EXERCISE:
Reproduce verbatim the lines in the records below, from the line containing "the region." up to and including the line containing "With the rise".

※

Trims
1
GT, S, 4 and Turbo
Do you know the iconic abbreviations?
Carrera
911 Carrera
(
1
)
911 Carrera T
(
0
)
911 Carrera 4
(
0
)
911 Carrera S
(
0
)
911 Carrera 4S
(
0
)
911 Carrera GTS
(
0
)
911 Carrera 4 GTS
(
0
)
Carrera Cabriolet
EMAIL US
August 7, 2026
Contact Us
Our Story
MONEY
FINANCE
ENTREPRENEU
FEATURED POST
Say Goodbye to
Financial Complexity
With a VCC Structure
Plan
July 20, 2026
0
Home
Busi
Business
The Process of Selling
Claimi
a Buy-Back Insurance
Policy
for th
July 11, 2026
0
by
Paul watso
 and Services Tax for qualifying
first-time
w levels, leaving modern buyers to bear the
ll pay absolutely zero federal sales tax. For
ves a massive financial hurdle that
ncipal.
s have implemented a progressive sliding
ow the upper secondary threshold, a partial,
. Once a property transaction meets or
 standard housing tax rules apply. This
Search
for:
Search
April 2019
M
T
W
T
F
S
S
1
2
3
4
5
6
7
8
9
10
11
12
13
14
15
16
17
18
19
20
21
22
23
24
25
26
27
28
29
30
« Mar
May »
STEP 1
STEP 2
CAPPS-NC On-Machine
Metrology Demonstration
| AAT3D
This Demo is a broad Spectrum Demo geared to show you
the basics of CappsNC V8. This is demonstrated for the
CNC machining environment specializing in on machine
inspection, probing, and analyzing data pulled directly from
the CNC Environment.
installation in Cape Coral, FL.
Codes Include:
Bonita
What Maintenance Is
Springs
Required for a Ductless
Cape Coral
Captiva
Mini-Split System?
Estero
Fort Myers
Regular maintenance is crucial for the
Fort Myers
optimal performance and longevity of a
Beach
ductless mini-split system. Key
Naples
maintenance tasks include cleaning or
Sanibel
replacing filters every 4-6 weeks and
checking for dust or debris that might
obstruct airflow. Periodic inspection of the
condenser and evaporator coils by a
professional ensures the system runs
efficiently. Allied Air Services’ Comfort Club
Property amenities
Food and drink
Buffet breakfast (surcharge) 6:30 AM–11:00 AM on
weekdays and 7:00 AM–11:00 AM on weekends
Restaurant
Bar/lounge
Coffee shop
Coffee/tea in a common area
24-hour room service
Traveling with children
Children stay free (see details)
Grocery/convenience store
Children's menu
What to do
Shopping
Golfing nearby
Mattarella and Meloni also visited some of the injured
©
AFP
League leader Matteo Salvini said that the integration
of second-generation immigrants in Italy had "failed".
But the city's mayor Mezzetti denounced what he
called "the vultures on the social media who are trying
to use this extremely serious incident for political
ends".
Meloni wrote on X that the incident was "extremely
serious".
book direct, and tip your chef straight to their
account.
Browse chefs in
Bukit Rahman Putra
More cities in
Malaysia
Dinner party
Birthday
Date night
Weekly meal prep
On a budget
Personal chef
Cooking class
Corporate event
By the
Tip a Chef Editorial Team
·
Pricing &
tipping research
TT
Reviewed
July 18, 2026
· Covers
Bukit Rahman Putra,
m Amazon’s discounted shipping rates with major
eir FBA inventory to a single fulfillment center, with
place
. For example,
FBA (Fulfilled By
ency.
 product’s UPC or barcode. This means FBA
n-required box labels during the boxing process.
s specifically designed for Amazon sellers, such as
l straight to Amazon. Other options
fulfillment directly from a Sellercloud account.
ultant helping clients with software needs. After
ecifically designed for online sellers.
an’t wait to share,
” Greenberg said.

※

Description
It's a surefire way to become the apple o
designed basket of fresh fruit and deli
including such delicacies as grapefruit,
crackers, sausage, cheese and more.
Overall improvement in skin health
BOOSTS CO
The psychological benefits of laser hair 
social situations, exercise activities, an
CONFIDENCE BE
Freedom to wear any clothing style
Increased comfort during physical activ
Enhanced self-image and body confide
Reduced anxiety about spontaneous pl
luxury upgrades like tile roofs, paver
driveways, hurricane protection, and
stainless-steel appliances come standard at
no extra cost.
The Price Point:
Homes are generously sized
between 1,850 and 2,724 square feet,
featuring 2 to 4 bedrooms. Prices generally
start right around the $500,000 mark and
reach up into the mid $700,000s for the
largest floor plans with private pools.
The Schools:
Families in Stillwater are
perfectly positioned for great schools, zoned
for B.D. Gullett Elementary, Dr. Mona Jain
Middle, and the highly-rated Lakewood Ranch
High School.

※

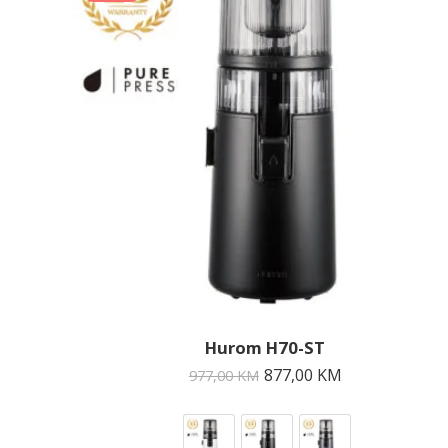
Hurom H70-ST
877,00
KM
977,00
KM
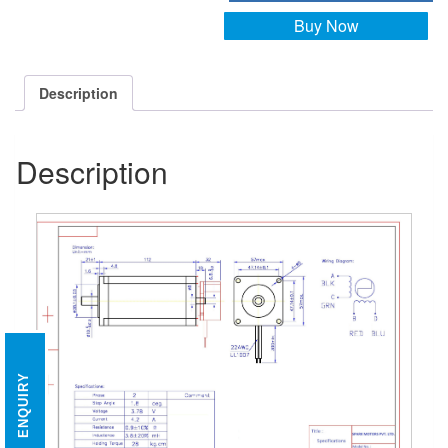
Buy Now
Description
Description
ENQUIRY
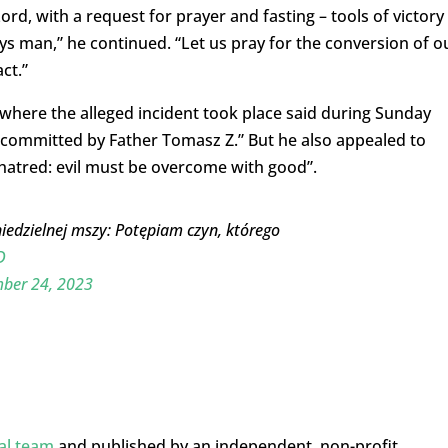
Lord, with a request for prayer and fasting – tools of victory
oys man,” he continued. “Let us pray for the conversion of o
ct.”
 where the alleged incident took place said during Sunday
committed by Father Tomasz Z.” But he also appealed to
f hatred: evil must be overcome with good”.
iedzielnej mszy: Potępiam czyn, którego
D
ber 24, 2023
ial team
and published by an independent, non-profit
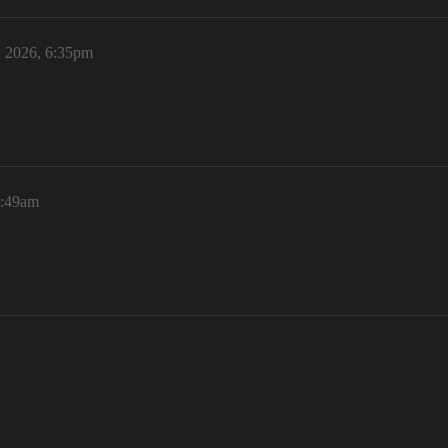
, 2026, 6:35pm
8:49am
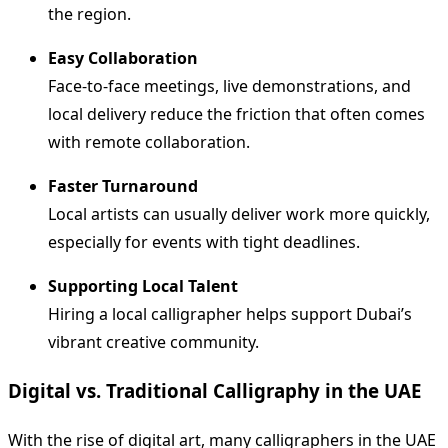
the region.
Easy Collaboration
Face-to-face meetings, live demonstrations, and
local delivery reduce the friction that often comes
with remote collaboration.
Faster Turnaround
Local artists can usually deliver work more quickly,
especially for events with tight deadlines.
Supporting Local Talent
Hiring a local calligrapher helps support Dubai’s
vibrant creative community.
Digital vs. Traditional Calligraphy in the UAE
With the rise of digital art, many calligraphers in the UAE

※

TASK OUTPUT:
the region.
Easy Collaboration
Face-to-face meetings, live demonstrations, and
local delivery reduce the friction that often comes
with remote collaboration.
Faster Turnaround
Local artists can usually deliver work more quickly,
especially for events with tight deadlines.
Supporting Local Talent
Hiring a local calligrapher helps support Dubai’s
vibrant creative community.
Digital vs. Traditional Calligraphy in the UAE
With the rise of digital art, many calligraphers in the UAE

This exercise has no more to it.